About this exercise ▸
The span to repeat in the listing below runs from the line containing "line: (379, 623) -> (776, 631), added" to the line containing "part: (426, 1153) -> (832, 1264), added", inclusive. Repeat it exactly, and only it.
=== Dataset entries ===
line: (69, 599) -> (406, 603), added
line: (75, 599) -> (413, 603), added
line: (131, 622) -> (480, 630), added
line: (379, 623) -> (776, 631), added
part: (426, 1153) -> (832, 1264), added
===
=== Dataset entries ===
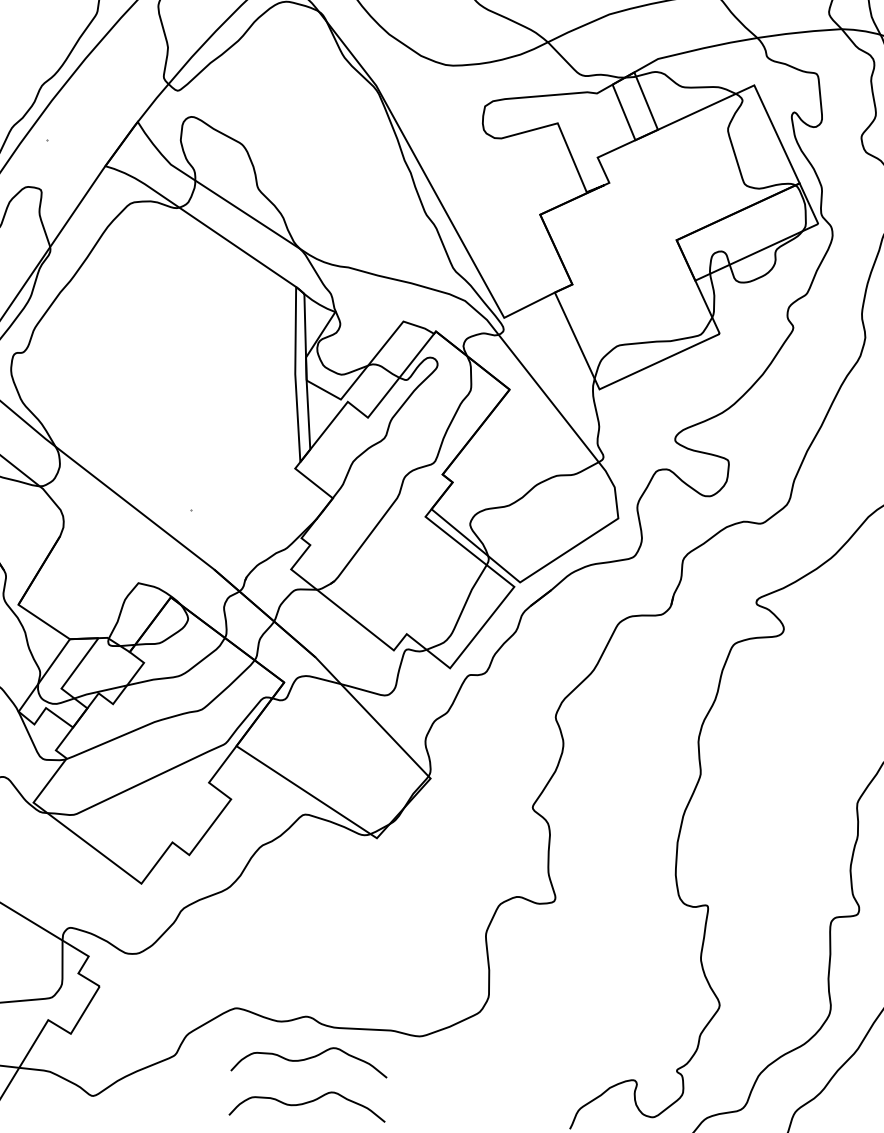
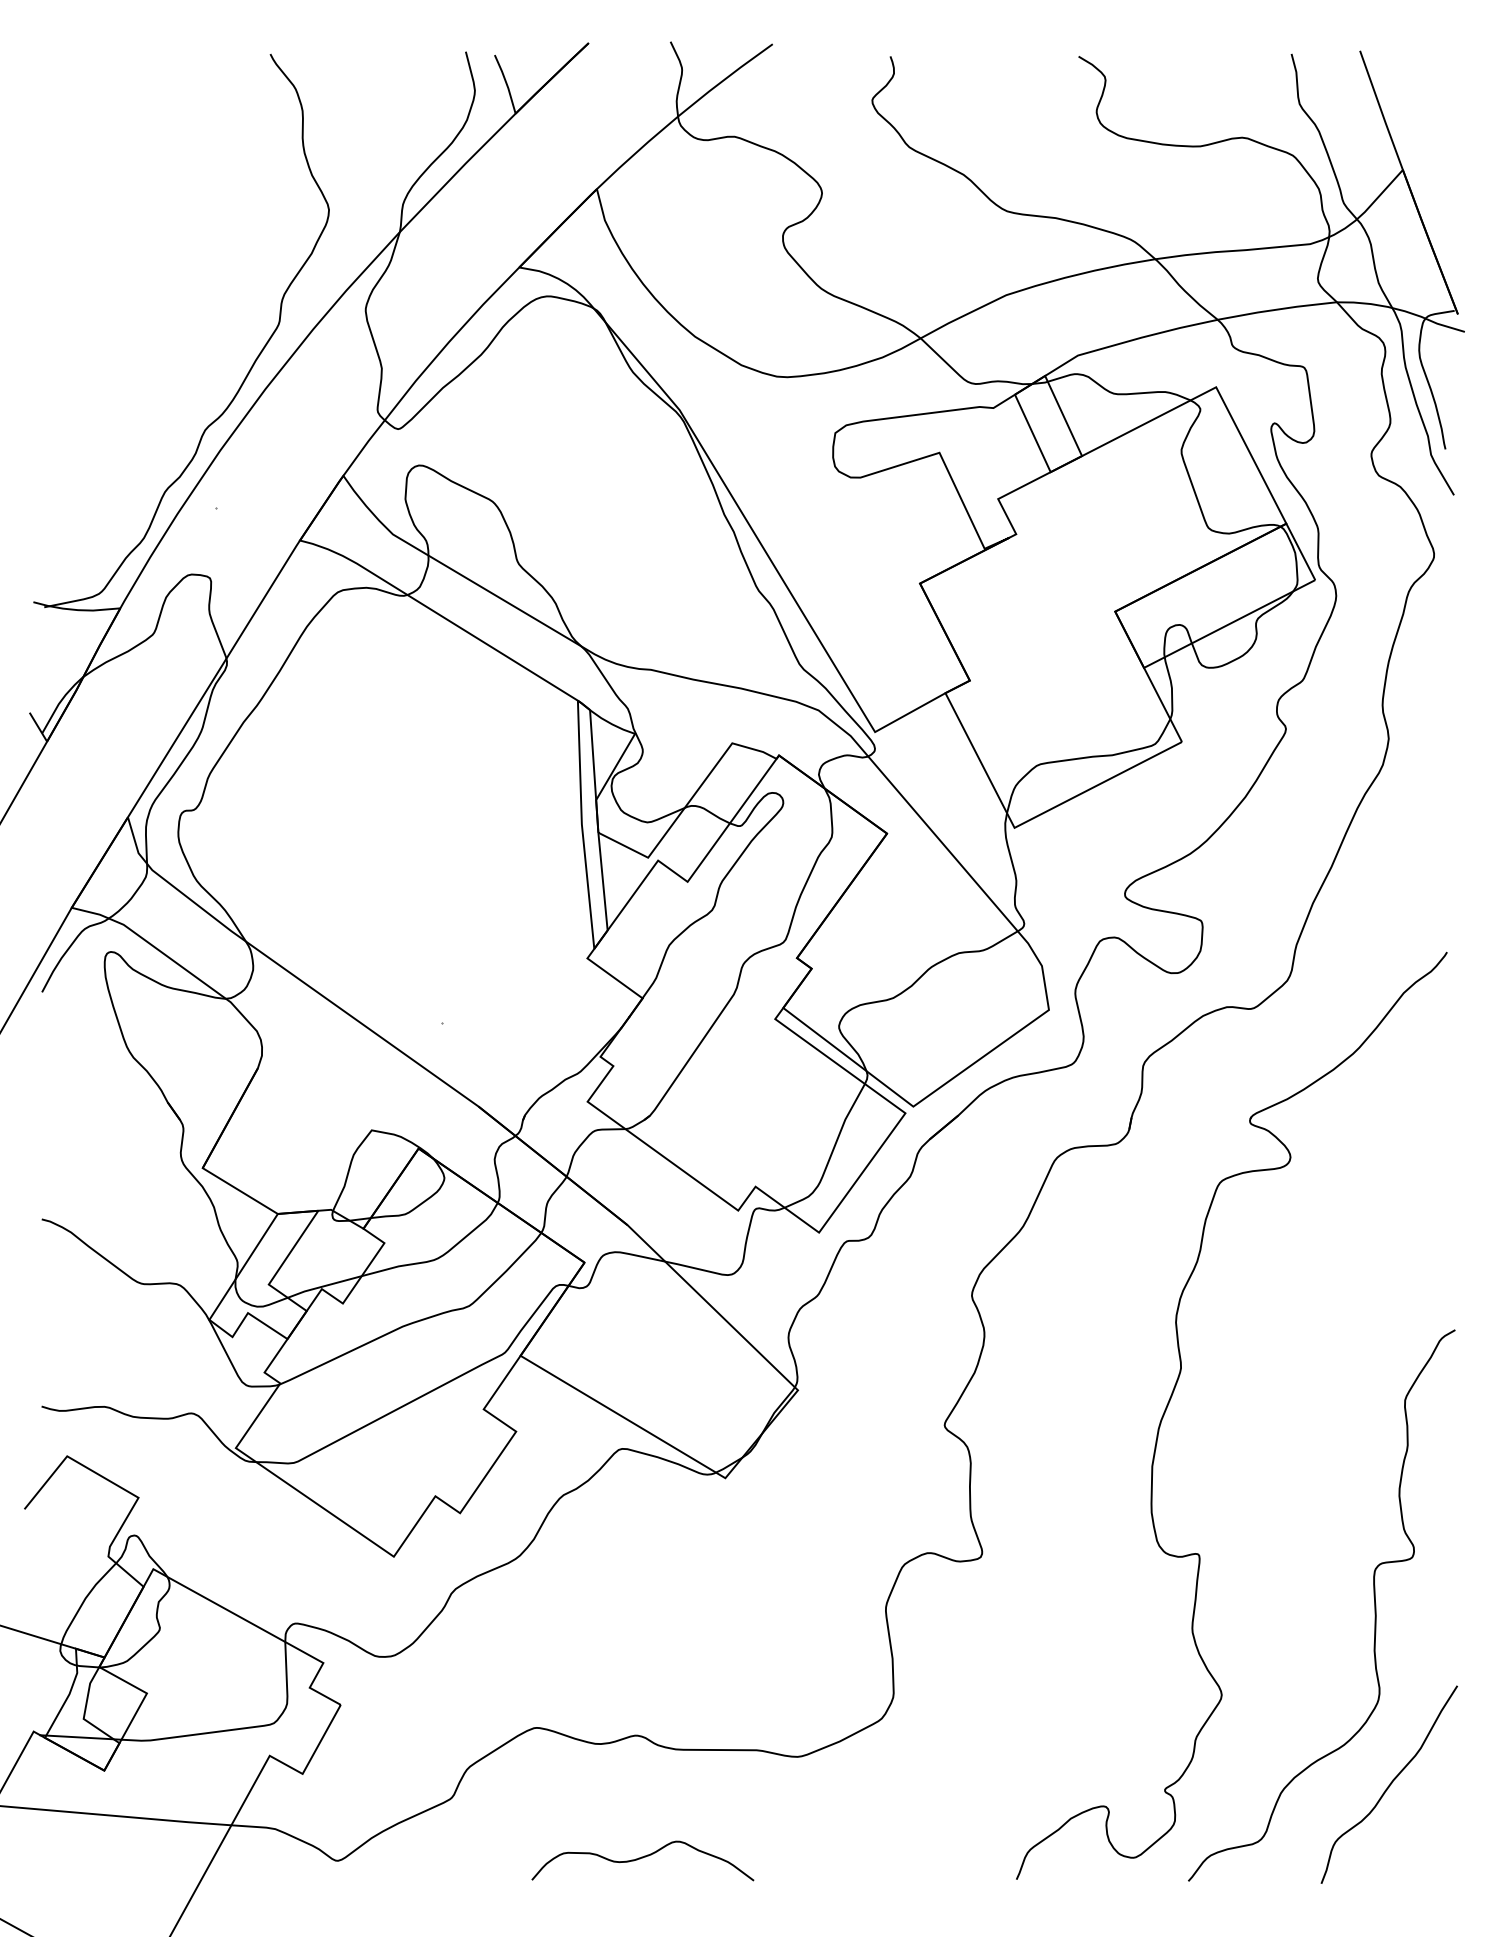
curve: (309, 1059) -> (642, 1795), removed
===
=== Dataset entries ===
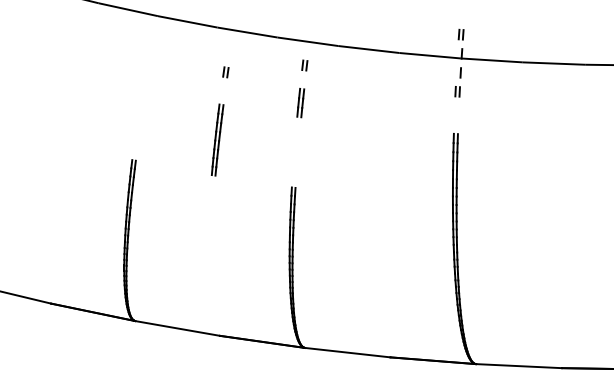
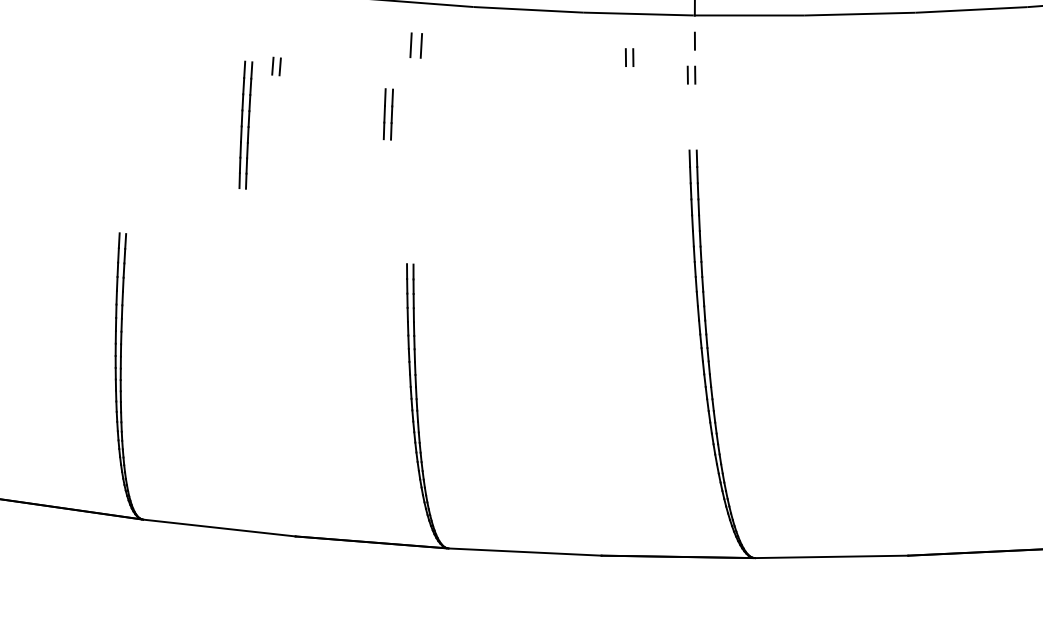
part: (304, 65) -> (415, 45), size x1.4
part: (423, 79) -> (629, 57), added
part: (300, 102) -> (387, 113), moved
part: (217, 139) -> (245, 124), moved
===
Task result ▸
line: (379, 623) -> (776, 631), added
part: (426, 1153) -> (832, 1264), added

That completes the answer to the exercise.